Fortunately, the law recognises that these limitation periods may need to be extended. Under Section 473 of the CrPC, a court can take cognisance of an offence after the expiry of the limitation period if “it is satisfied on the facts and in the circumstances of the case that the delay has been properly explained or that it is necessary so to do in the interests of justice.” [emphasis supplied]
According to Supreme Court advocate Karuna Nundy, a case can be made to extend the limitation period even for cases like Ghazala Wahab’s, which took place 21 years ago, given that “women complain years later for very good reason, usually lack of support within and outside the justice system, as well as a justified fear of backlash, violence and discrimination.”
The influence of someone like MJ Akbar in the media and his subsequent entry into politics (he remains a Minister of State even now despite the slate of allegations) could be strong grounds to argue why the survivors have been unable to come forward till now. In such circumstances, waiving the limitation period would not be unreasonable in such cases, and there is an argument to be made that not doing so would be unjust.
As Nundy points out,
“Section 473 is the space, constitutional and feminist lawyering needs to make it a reality in the lived jurisprudence of sexual assault. Acknowledgment of the realities of why women are unable to report will bring justice in more cases.”
This position is not certain at this point, but at the very least the possibility that this can be argued should ensure survivors are not discouraged from bringing up cases which are more than three years old.
Should Action Have Been Taken Against Such Perpetrators Under Laws on Sexual Harassment at the Workplace?
The allegations against Akbar at this time all relate to the context of the workplace. Multiple women have alleged harassment while they were employees, including non-consensual kissing, implicit demands for sexual favours, and creation of a hostile work environment. Even his habit of conducting job interviews in a room at his hotel while lying on a bed could be read as an implication that willingness to engage in a sexual act could affect their chances of recruitment/employment.
These would be sufficient for complaints of sexual harassment under both the Sexual Harassment at Workplace Act 2013 and the Vishaka Guidelines, which held the field from 1997 till 2013. Many of Alok Nath’s alleged offences took place on sets which would have counted as the workplace.
Employers should have been ensuring that there was no hostile work environment for women, and that appropriate training had been conducted to ensure employees knew they could complain about such behaviour. Sadly, most organisations failed to implement the Vishaka Guidelines, and this would only have enabled predators and harassers.

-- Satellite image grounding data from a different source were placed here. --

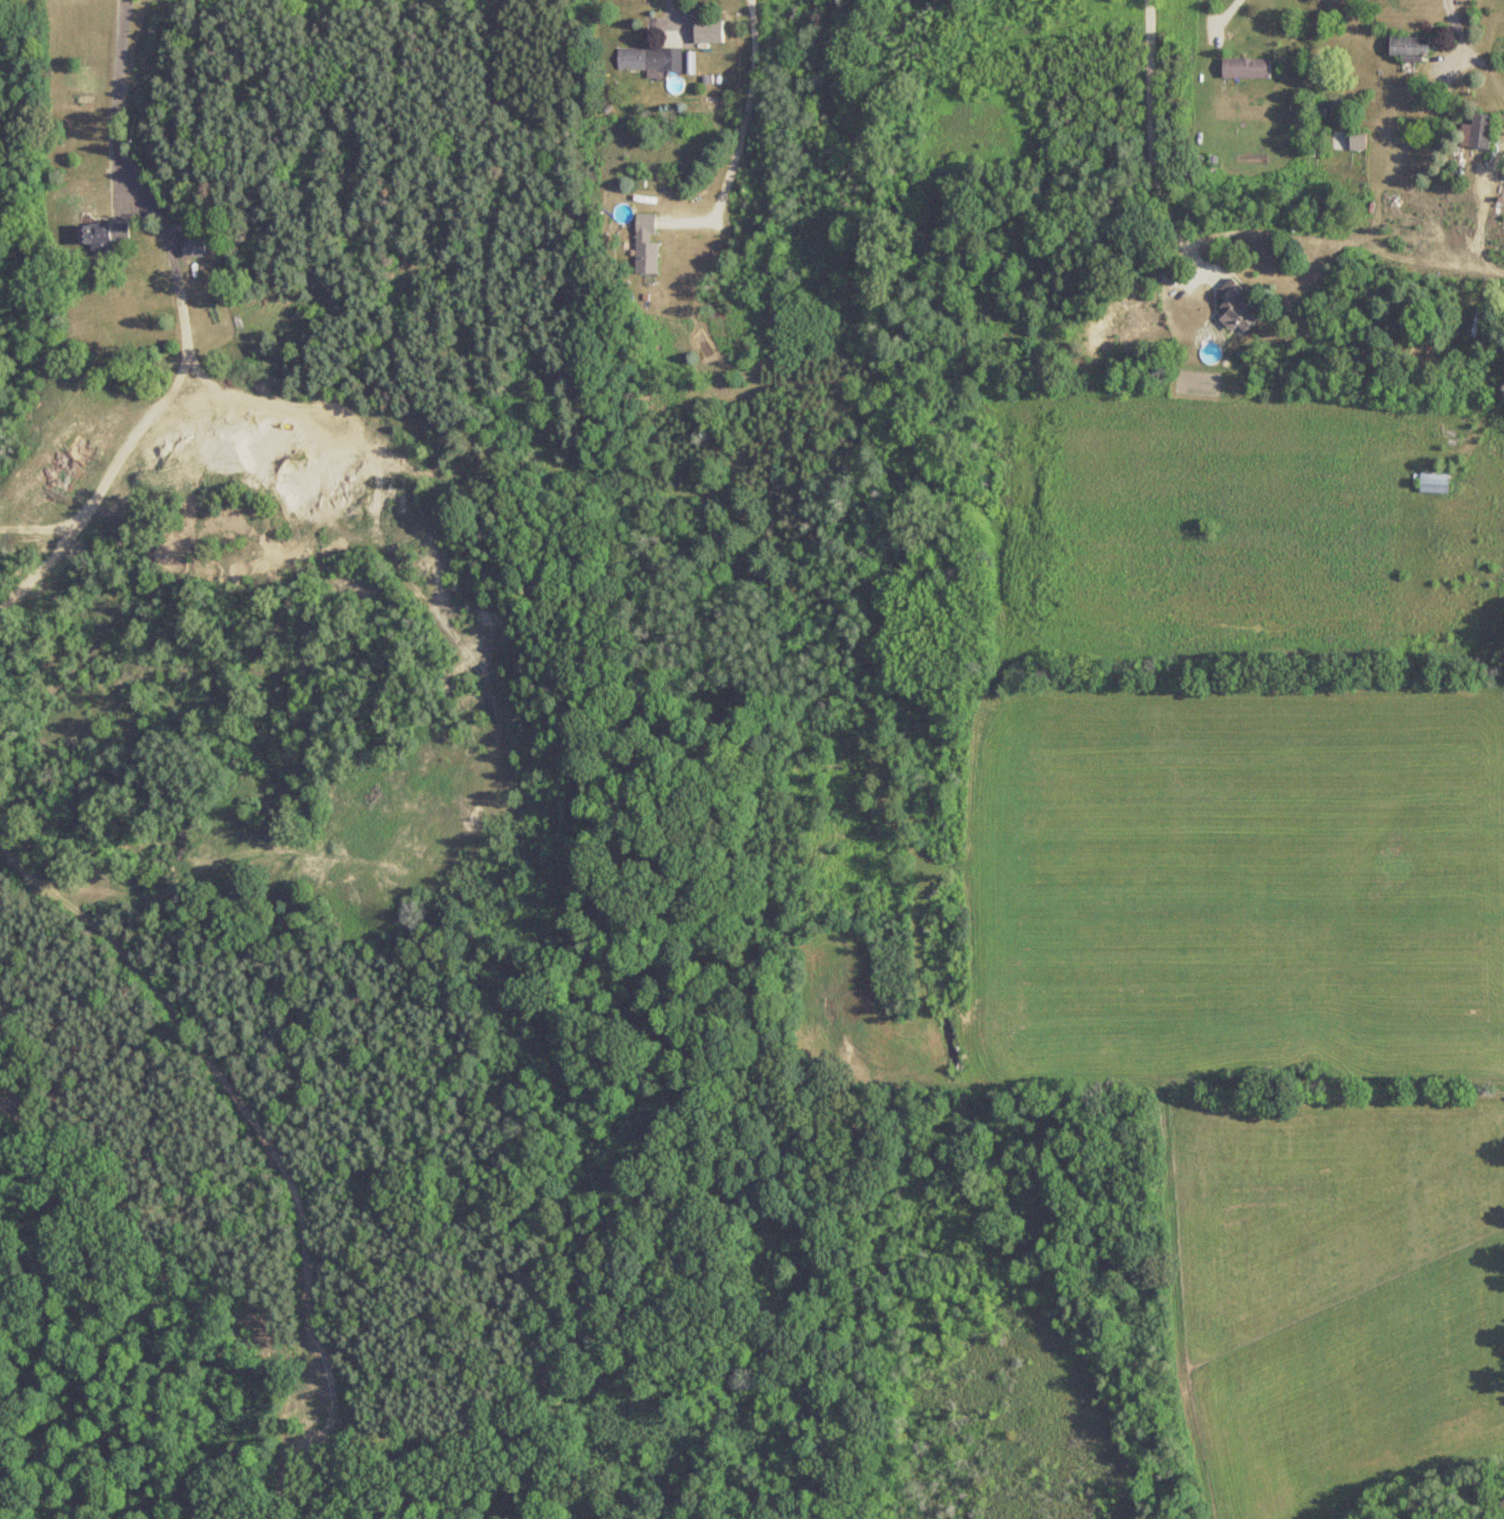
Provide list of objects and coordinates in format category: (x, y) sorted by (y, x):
building: (708, 31)
road: (1472, 45)
building: (1409, 48)
building: (650, 59)
building: (1246, 68)
road: (121, 108)
road: (744, 127)
building: (1482, 131)
building: (1357, 142)
road: (1260, 226)
building: (100, 237)
building: (646, 245)
building: (194, 248)
road: (1488, 259)
building: (1236, 308)
building: (1477, 323)
building: (1435, 483)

Unfortunately, for pre-1997 allegations, like some against Akbar, there was no specialised law in place on sexual harassment at the workplace, and so they would only be able to complain about such behaviour as general misconduct. They could have perhaps used criminal law to make complaints under Sections 354 or 509 of the IPC, but this would have ignored the role of the employer in failing to provide a safe working atmosphere.
Can complaints be filed under the Vishaka Guidelines or the 2013 Act now for older cases?
It should be noted that this doesn’t mean complaints can be filed at this time for allegations reaching back several years.
The 2013 Act includes a time limit to file the complaint: Six months from the date of the most recent incident, which would be a bar in filing complaints against Akbar. The Vishaka Guidelines did not include such a time limit, but if the perpetrators have moved on from the workplace where the harassment happened, a complaint would be infructuous.
Of course, rather than simply follow a formalistic view of the law, the current employers of alleged perpetrators could still consider conducting investigations into their conduct, in the interests of ensuring their employees felt safe and comfortable to come forward and report sexual harassment. Such action would, however, be purely at their own discretion, as this is not required by law, and so the process could only work to a very limited extent.